And the world desperately needs Catholics who are actually alive with the Holy Spirit. Not angry Catholics. Not cultural Catholics. Not Catholics who know arguments but radiate no joy. Saints. People whose lives make others wonder: “What is it that they have?”

So here’s the challenge: Do one thing to discover the feature. Every single day, pray this simple, dangerous prayer: “Come, Holy Spirit. Show me one gift in me that You want to activate this week. And give me the courage to use it.”

Then pay attention. Maybe it’s the courage to start a conversation with someone who looks lonely at work. Maybe it’s the patience to listen to your roommate instead of fixing them. Maybe it’s the creativity to serve this parish in a way no one else is doing. Maybe it’s simply the honesty to go to Confession and let the Spirit breathe forgiveness into a wound you’ve been carrying too long.

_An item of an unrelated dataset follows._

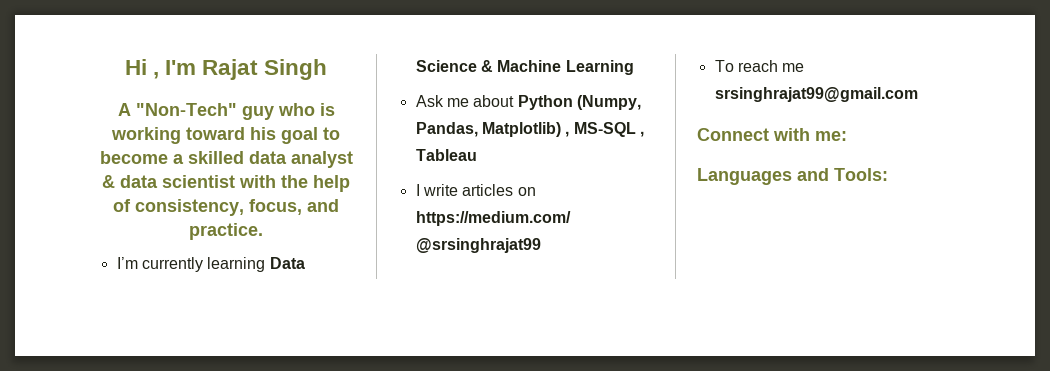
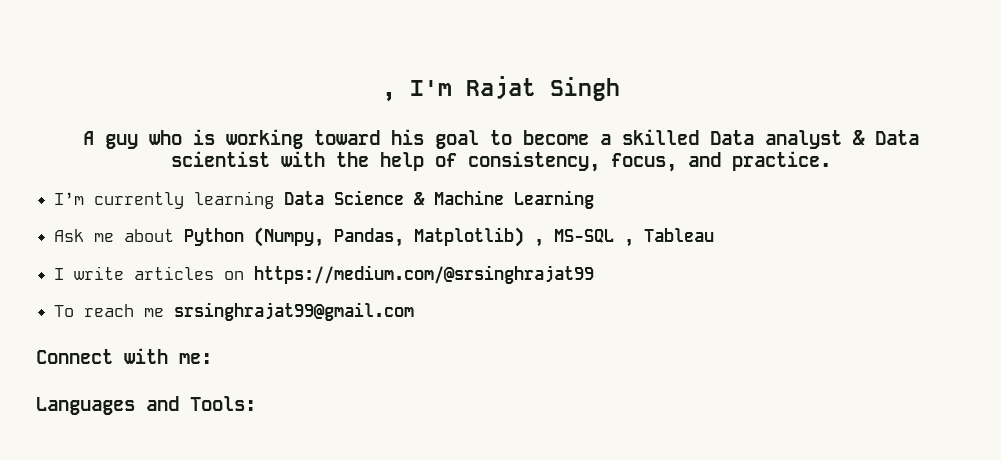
[124,59,147,75] Hi -> (381, 97) none
[135,103,237,116] "Non-Tech" -> (94, 138) none
[248,151,287,164] data -> [709,130,754,145] Data
[120,175,158,188] data -> [874,130,919,145] Data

The apostles didn’t become perfect overnight. They still argued. They still messed up. But something was different The Holy Spirit had been activated. And the Church was born. My friends, the Church is still being born — right here, right now, through us. The same Holy Spirit is ready. The potential is already right within reach – in our very souls. All that’s left… is the tap.

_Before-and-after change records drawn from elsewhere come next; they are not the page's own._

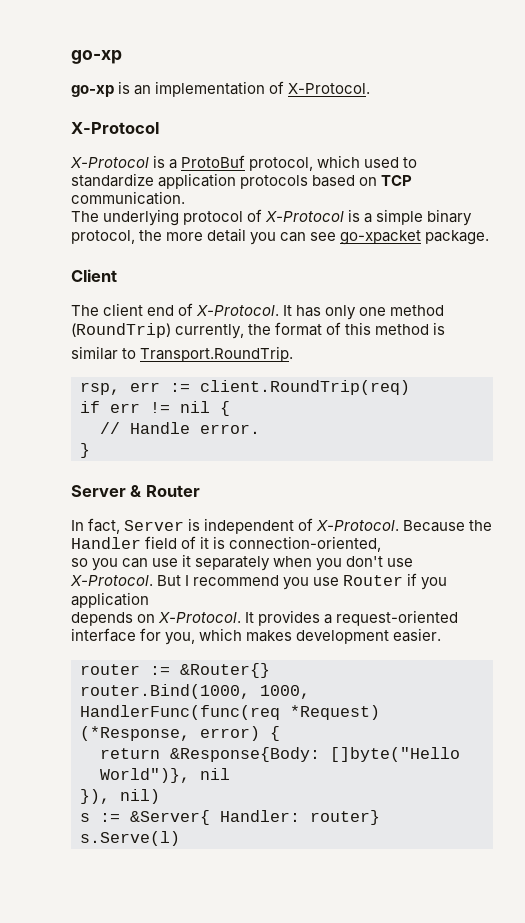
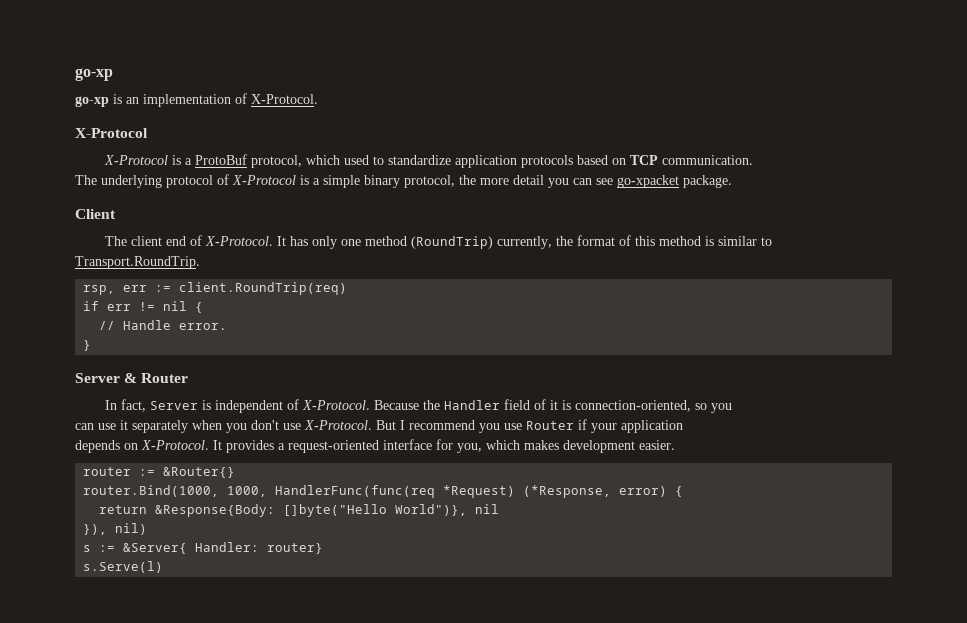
(446, 328) // -> (715, 241) none
(382, 544) // -> (692, 406) none
(119, 564) none -> (733, 408) //
[421,577,448,590] you -> [591,423,617,433] your

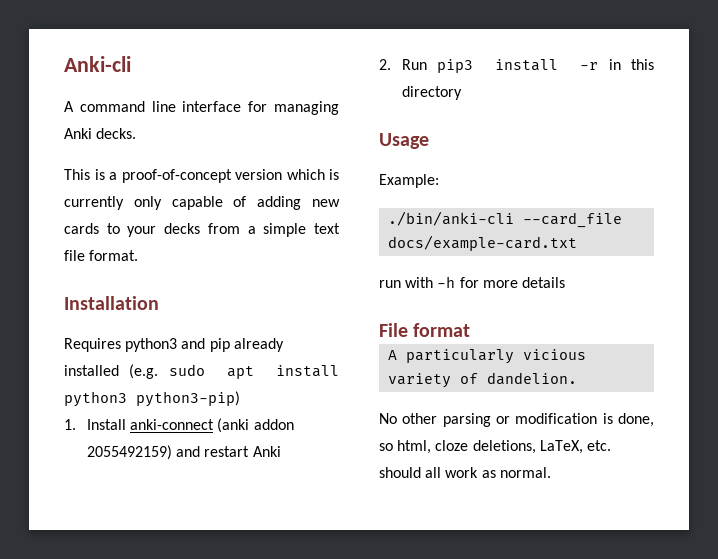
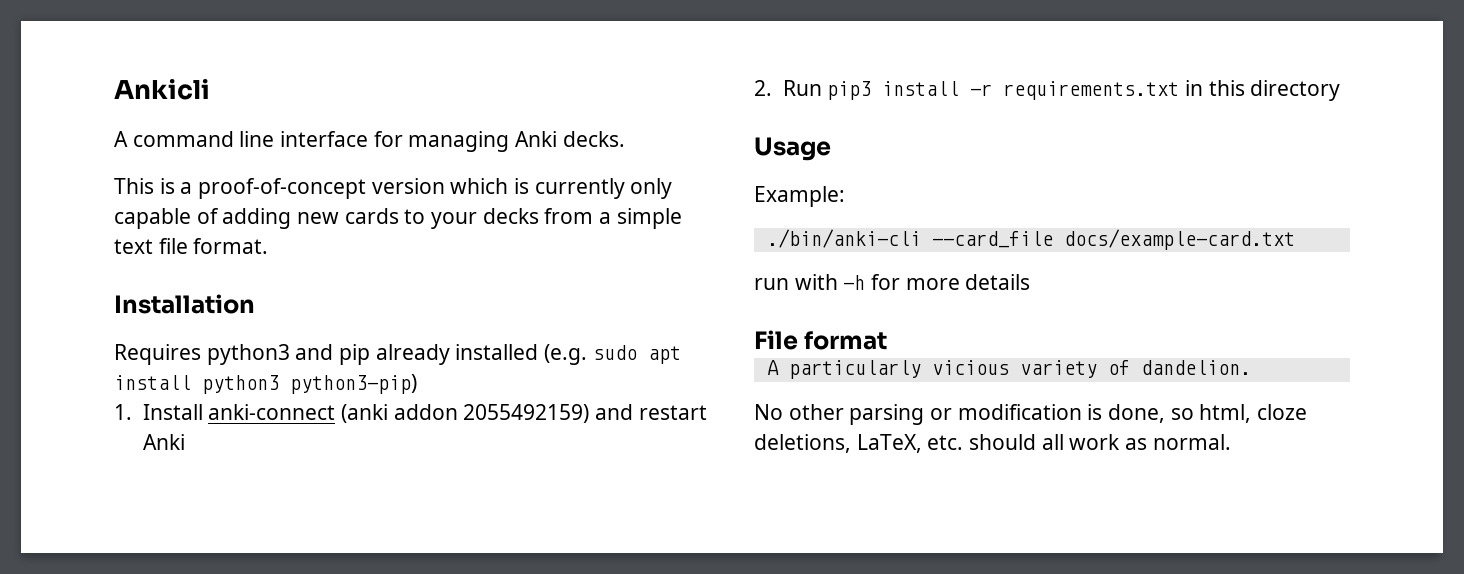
[64,56,131,72] Anki-cli -> [114,79,210,100] Ankicli
(599, 66) none -> [1003,81,1180,100] requirements.txt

Come, Holy Spirit. Fill the hearts of your faithful and kindle in us the fire of your love. Because Christianity was never meant to be a lifeless routine. The Church was born in wind and fire, in boldness and transformation. And that same Spirit who descended at Pentecost is still capable of doing impossible things — even now, even here, even in us. Holy Spirit, show us the life we’ve been settling for. Unleash the gifts we’ve left unopened. Free us from the fears we keep hiding behind. And set our hearts on fire again.